A Polite Eden
Murdoch, Iris. The Bell. London, Chatto & Windus, 1973.
Just as scenery functions as a character for film directors John Ford and David Lean, the English countryside serves as a protagonist—from the poems of John Clare to the novels of Thomas Hardy. So it is not surprising that the gentle folds of southern England appear not only as a backdrop but also as a palpable presence in Iris Murdoch’s novel The Bell. From Dora Greenfield’s first glimpse of the grounds of Imber Court to her final goodbye 300 pages later, a petit point of lake, forest, and field suffuses the narrative. Water and woodland inhabit the pages as well drawn as any of Murdoch’s people and reflect the roiled relationships of the humans, made small under skies huge with sun or impending storm.
The English have been celebrating their countryside ever since Shakespeare extolled “this sceptred isle, . . . this other Eden, demi-paradise.” Constable painted his love affair with the East Anglian “big sky” country and romanticized cumulus clouds. British musicians, even as expats, have been drawn to landscape as a theme—Delius returned from Florida toting a suitcase full of compositions with titles such as “A Summer Night on the River.” The world of Peter Rabbit created by Beatrix Potter with pen and brush is a paean to the fields and byways of the Lake District. And the genre of the murder mystery would be sparse indeed without the horror lurking in a cozy village set among the hedgerows and lanes.
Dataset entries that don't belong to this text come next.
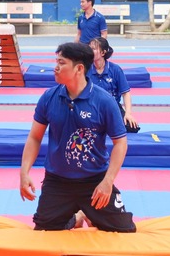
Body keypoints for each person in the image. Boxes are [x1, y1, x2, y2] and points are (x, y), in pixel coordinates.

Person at [19, 42, 136, 233]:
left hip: (94, 181)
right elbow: (34, 137)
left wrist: (108, 181)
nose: (55, 67)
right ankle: (77, 217)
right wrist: (24, 173)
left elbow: (120, 143)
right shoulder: (49, 97)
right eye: (56, 61)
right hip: (57, 182)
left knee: (125, 231)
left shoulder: (104, 101)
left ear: (79, 68)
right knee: (44, 233)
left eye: (61, 63)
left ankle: (88, 213)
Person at [87, 37, 140, 133]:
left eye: (93, 49)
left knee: (131, 127)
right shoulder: (85, 69)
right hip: (92, 108)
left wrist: (128, 114)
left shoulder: (115, 69)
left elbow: (126, 93)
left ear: (103, 52)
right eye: (89, 48)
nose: (89, 51)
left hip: (112, 108)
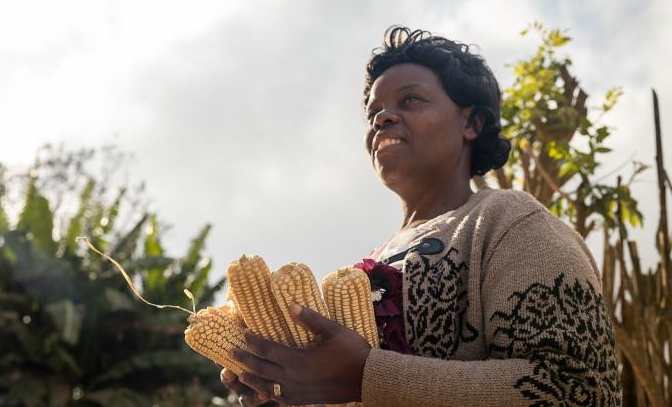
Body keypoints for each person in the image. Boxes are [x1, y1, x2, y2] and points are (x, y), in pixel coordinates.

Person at [220, 26, 621, 406]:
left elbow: (580, 388)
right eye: (374, 111)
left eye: (410, 100)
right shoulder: (370, 260)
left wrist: (366, 375)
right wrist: (285, 387)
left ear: (472, 122)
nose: (382, 118)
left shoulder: (507, 221)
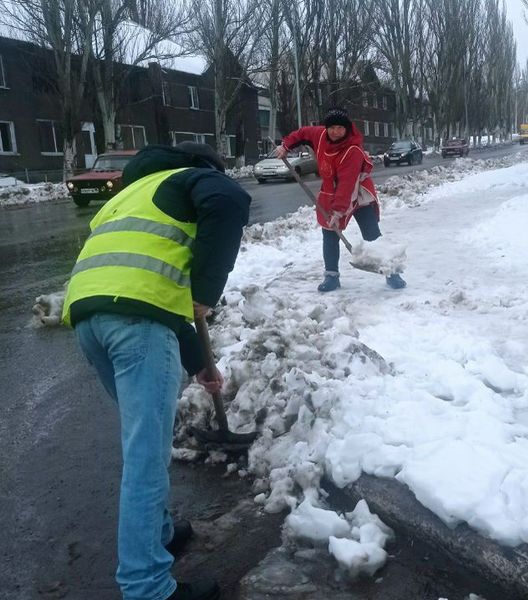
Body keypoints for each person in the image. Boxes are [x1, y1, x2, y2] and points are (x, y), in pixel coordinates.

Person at [61, 142, 251, 600]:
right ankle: (146, 586)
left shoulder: (128, 195)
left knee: (142, 441)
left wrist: (201, 366)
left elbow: (143, 285)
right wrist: (207, 287)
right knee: (146, 459)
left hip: (90, 320)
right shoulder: (190, 177)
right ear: (204, 166)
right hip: (137, 325)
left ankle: (160, 531)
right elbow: (230, 200)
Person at [276, 106, 407, 292]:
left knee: (371, 234)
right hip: (331, 191)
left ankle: (391, 273)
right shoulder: (320, 135)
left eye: (340, 128)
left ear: (347, 128)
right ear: (326, 127)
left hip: (357, 191)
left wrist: (338, 211)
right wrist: (286, 146)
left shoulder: (352, 150)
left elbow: (347, 184)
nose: (335, 132)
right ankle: (331, 277)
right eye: (332, 127)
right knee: (329, 233)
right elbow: (302, 133)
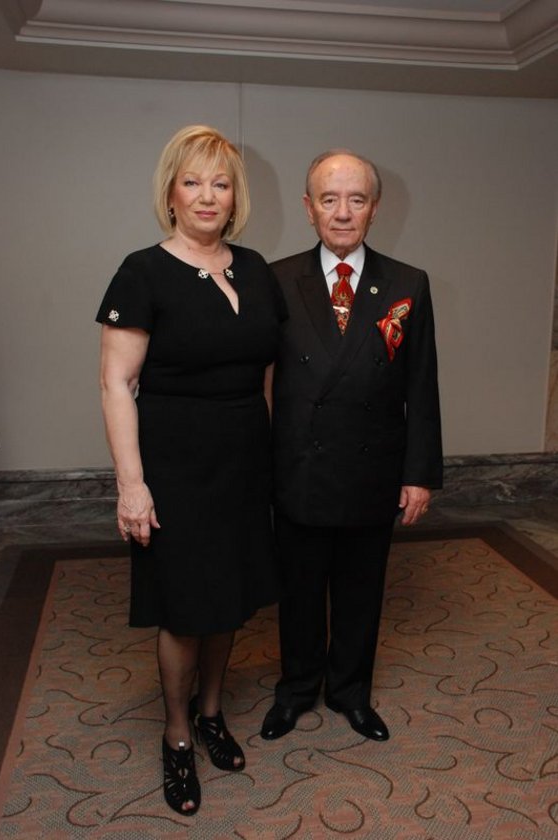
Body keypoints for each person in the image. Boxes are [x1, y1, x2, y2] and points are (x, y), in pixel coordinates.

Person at [97, 125, 286, 815]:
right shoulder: (142, 271)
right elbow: (117, 383)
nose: (208, 195)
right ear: (171, 193)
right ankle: (176, 735)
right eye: (193, 181)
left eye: (221, 183)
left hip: (243, 463)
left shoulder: (256, 268)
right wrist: (132, 485)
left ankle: (211, 714)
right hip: (175, 467)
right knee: (183, 607)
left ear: (235, 197)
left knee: (228, 597)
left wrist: (271, 455)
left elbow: (266, 373)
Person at [261, 149, 442, 743]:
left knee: (362, 590)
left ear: (374, 208)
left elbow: (421, 385)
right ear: (308, 207)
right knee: (299, 592)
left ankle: (350, 693)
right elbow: (251, 376)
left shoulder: (408, 283)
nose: (343, 212)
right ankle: (296, 690)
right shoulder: (276, 279)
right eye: (330, 199)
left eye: (356, 199)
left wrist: (419, 474)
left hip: (373, 468)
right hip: (299, 467)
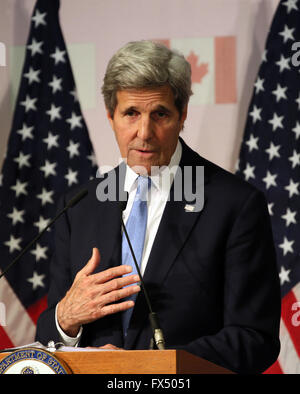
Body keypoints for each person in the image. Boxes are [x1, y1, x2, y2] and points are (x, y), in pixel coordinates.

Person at [36, 40, 281, 374]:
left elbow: (254, 338)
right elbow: (49, 335)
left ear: (182, 116)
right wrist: (66, 319)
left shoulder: (234, 205)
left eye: (160, 114)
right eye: (131, 114)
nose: (144, 133)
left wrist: (146, 367)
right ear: (111, 117)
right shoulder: (80, 206)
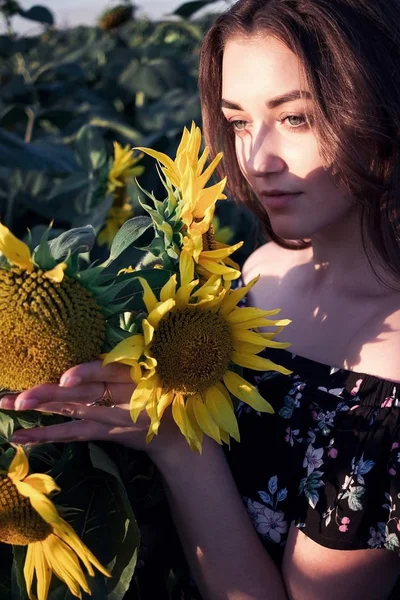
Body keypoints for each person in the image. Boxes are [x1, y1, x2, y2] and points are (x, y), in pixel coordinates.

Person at [4, 0, 400, 597]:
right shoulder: (260, 273)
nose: (257, 160)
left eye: (296, 118)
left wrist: (176, 448)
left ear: (383, 108)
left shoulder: (391, 366)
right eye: (239, 122)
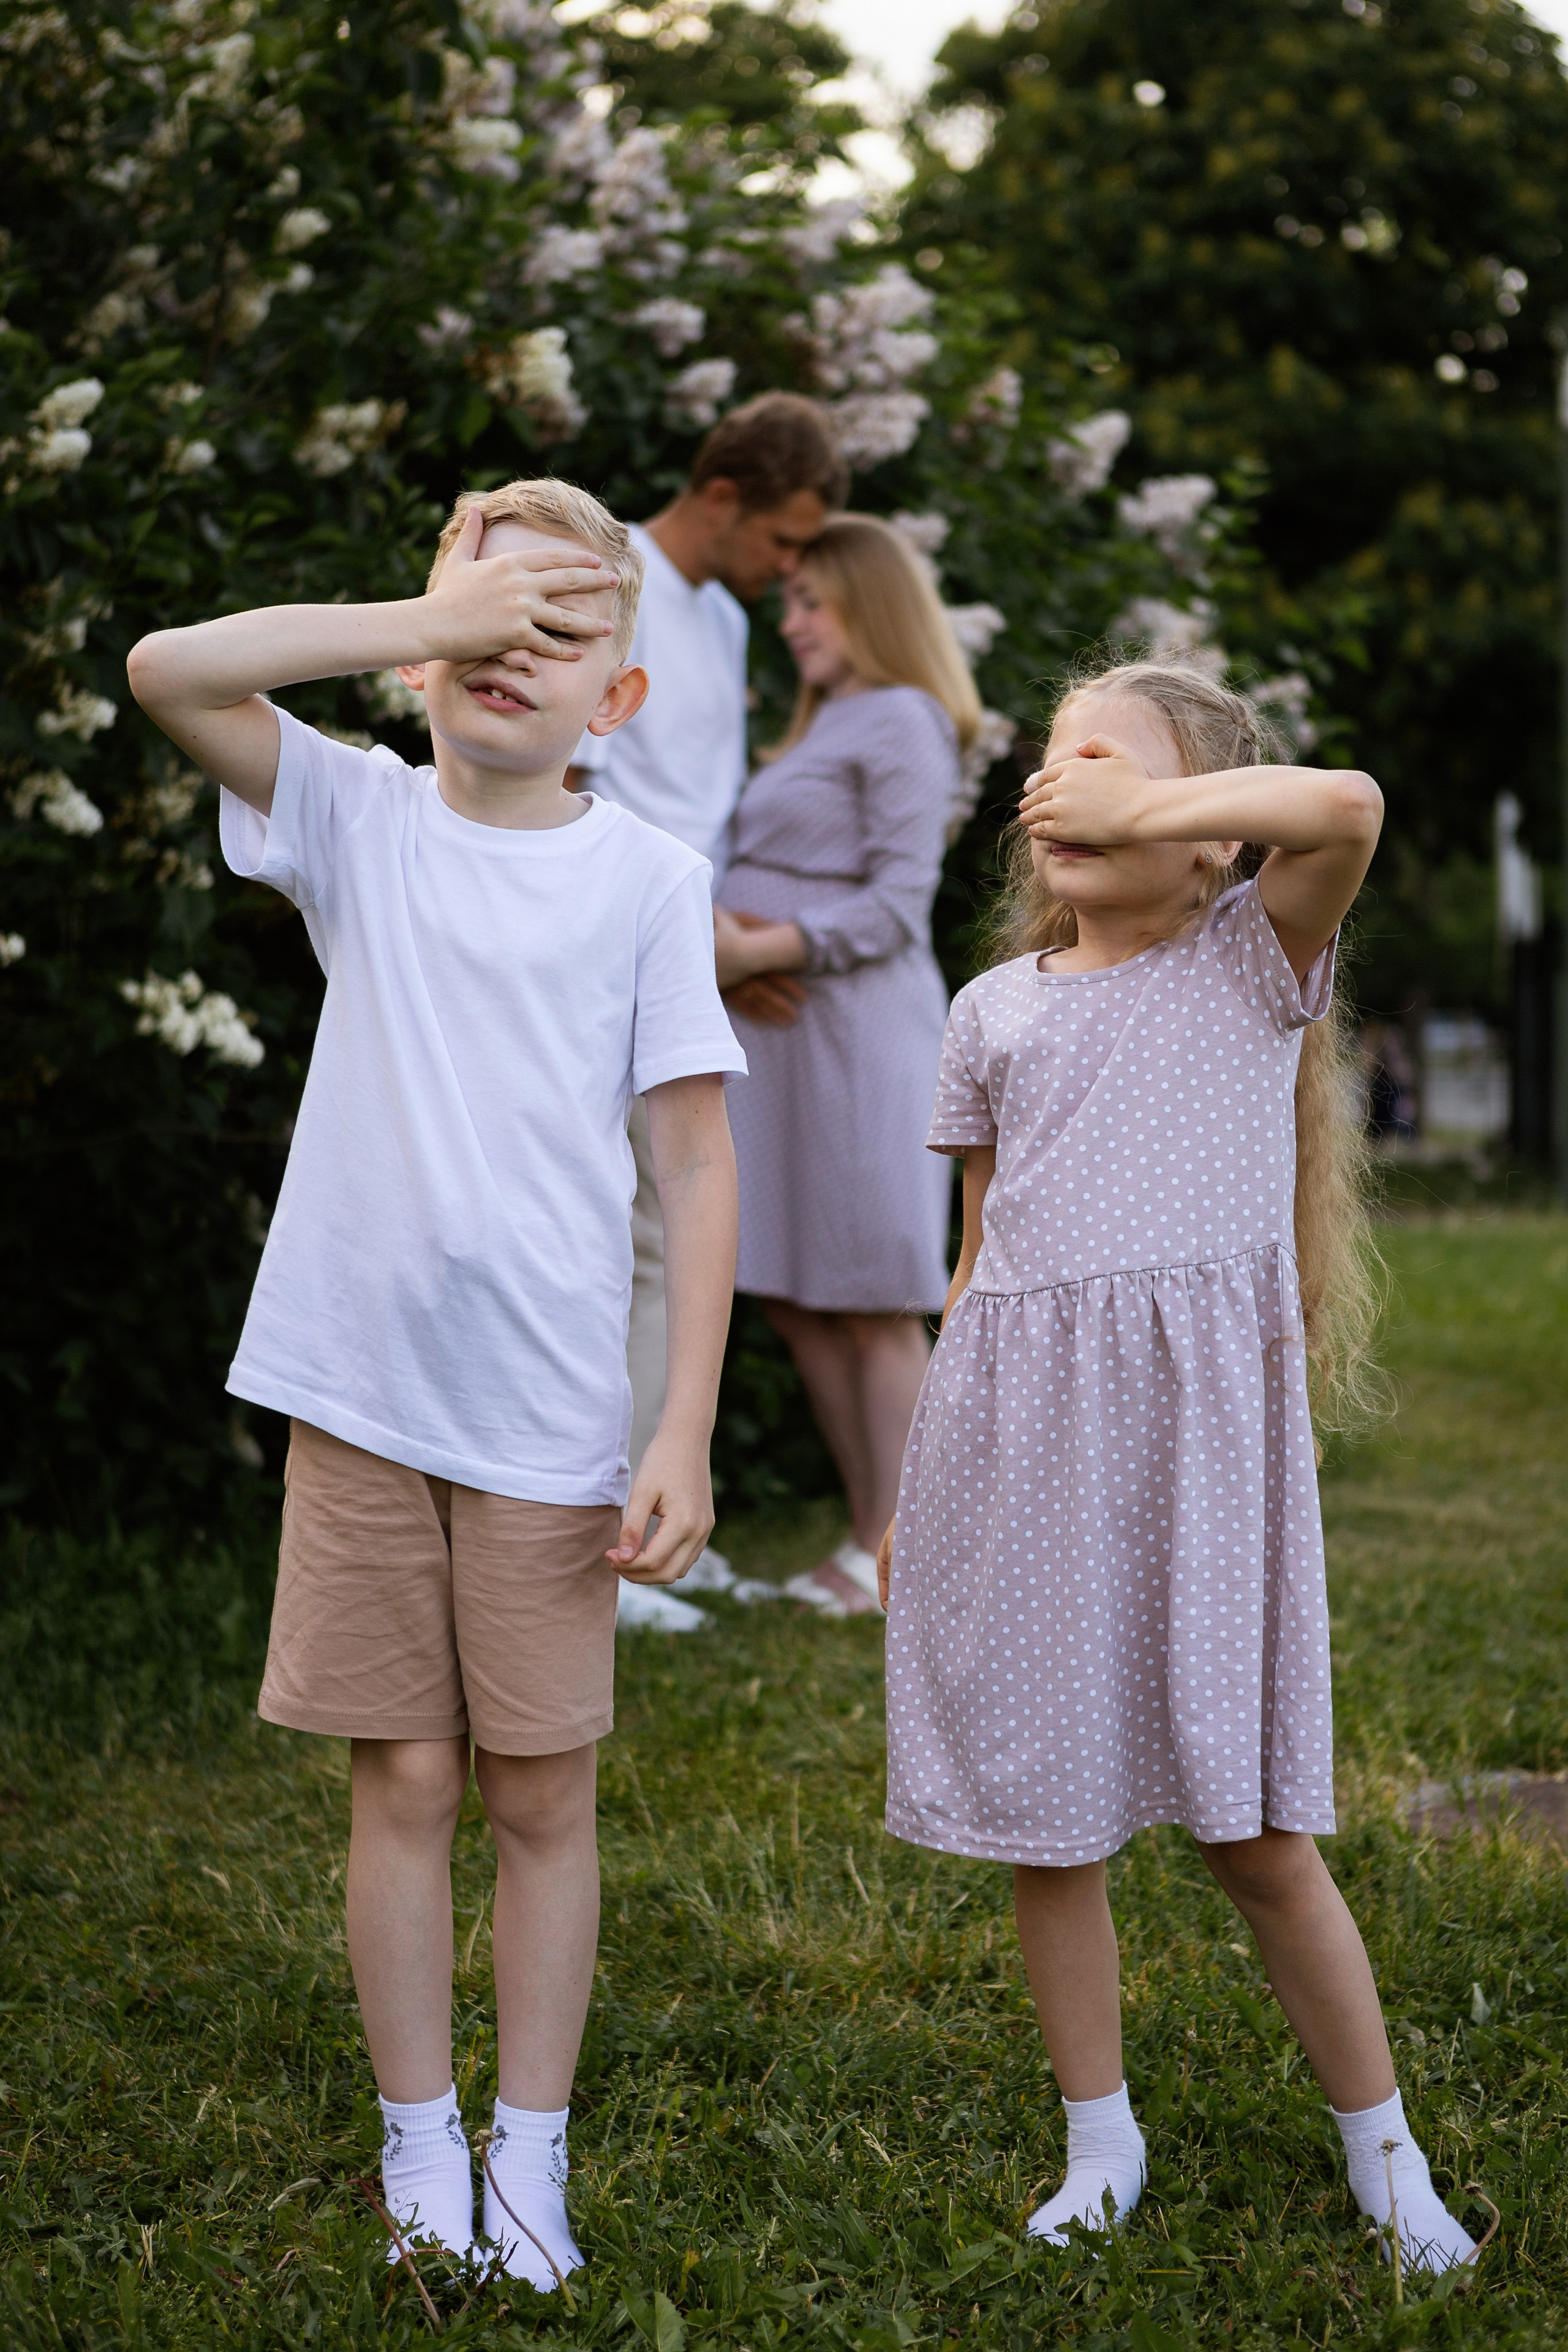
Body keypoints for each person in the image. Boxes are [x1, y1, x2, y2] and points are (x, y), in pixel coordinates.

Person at [126, 478, 746, 2287]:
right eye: (487, 624)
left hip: (551, 1418)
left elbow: (695, 1165)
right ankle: (421, 2145)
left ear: (618, 701)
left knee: (543, 1795)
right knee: (402, 1776)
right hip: (368, 1394)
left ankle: (528, 2153)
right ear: (418, 659)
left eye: (560, 634)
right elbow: (174, 665)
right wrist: (430, 614)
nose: (510, 655)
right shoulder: (360, 819)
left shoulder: (646, 876)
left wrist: (682, 1424)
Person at [877, 660, 1479, 2275]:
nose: (1060, 789)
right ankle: (1099, 2133)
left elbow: (1343, 808)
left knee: (1252, 1837)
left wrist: (1150, 801)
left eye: (1111, 772)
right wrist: (930, 1480)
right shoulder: (992, 1011)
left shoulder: (1247, 965)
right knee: (1051, 1830)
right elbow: (977, 1265)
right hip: (1023, 1445)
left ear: (1211, 840)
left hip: (1195, 1463)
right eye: (1055, 767)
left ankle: (1387, 2158)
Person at [567, 394, 848, 1630]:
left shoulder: (722, 618)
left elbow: (704, 810)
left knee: (670, 1251)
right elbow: (585, 779)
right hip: (609, 953)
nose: (793, 569)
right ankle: (613, 1556)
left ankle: (664, 1518)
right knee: (627, 1248)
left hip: (686, 956)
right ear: (723, 497)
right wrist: (707, 951)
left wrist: (725, 950)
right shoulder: (606, 576)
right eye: (786, 540)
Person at [711, 514, 978, 1617]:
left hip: (860, 1035)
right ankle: (874, 1544)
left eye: (814, 602)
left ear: (871, 605)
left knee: (872, 1299)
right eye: (791, 603)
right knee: (798, 1302)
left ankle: (913, 1558)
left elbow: (894, 906)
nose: (793, 623)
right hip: (782, 1037)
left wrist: (750, 950)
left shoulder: (909, 720)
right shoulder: (824, 725)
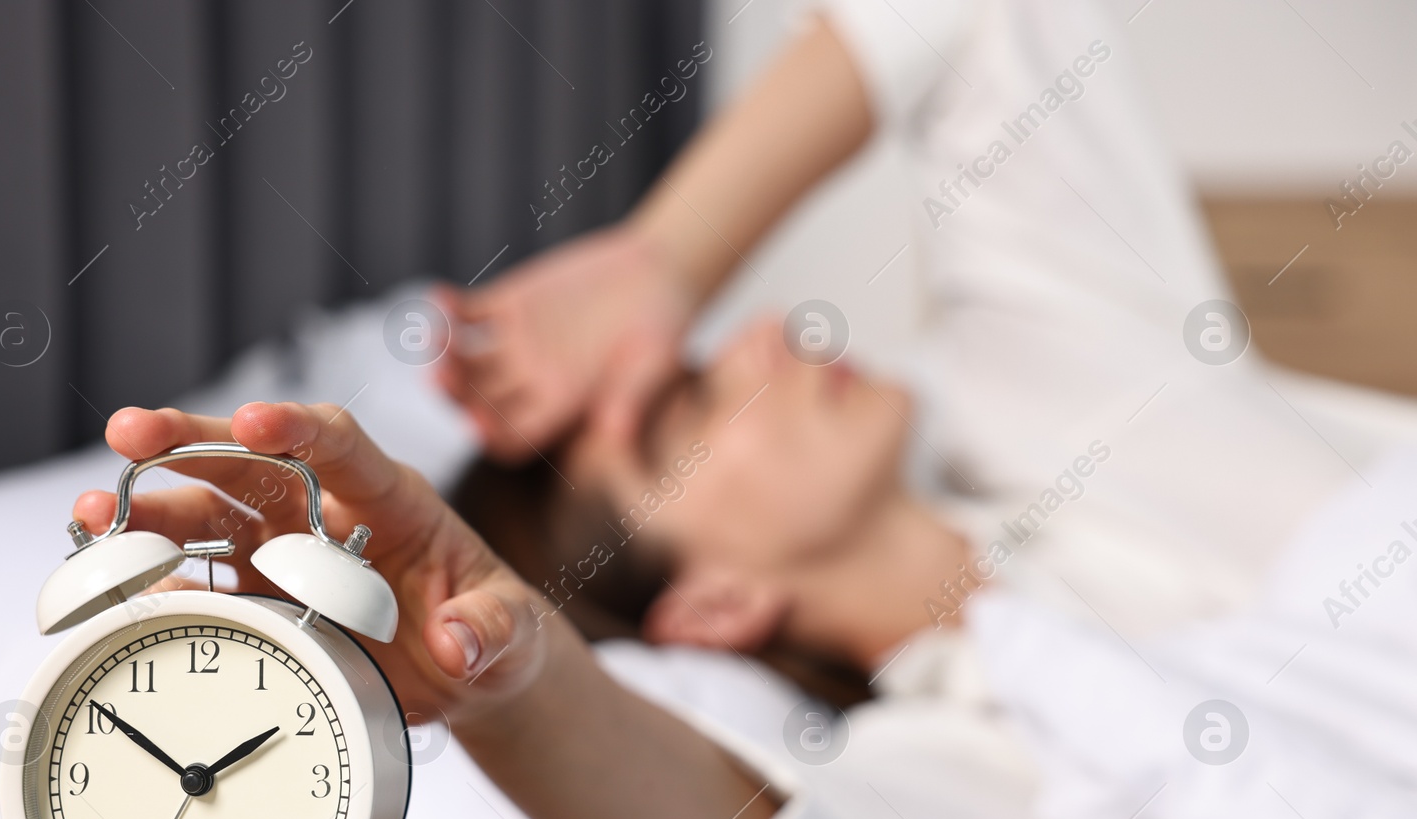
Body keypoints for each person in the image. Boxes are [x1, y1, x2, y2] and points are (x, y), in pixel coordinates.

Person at [436, 0, 1354, 638]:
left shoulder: (1041, 383)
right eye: (691, 408)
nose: (766, 334)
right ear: (714, 606)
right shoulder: (934, 767)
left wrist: (667, 261)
I persuaded my book group to read The Bell because I had just seen the film Iris and felt compelled to buckle down and read something written by her. A bit of Internet surfing found reviews of Iris Murdoch’s fiction, which is heavily laced with philosophical introspection. I was surprised to discover that many of her novels are noted for their dry humor. That seemed to bode well for our book discussion—substance and a bit of fun as well. I chose The Bell because it is about a lay religious community—men and women, male and female, married or celibate, who live together without vows or lifetime commitment, under some sort of monastic rule, in order to serve God, the church, and the world. I find this subject as fascinating as the nuns’ cloister at my convent high school.
The failings and foibles of the spiritual seekers gathered at Imber Court did interest me, but I was much more enchanted by its setting. As a roamer of the American West, I find it amazing that Murdoch and her fellow artists have managed to keep their polite and pretty landscape from becoming boring. Their mountains are little more than hills, their lakes mere ponds, their seashores lapped by demure ripples. Lacking a Grand Canyon or Yosemite high country, they have capitalized on windswept moors and fogbound cliffs, woodsy paths and gentle downs that gather you into their green womb.
Although The Bell is a study of a conflict of religious perceptions, I read this novel for the refreshment of a weekend in the English countryside.
(This review appeared in The Redwood Coast Review, Summer 2006.)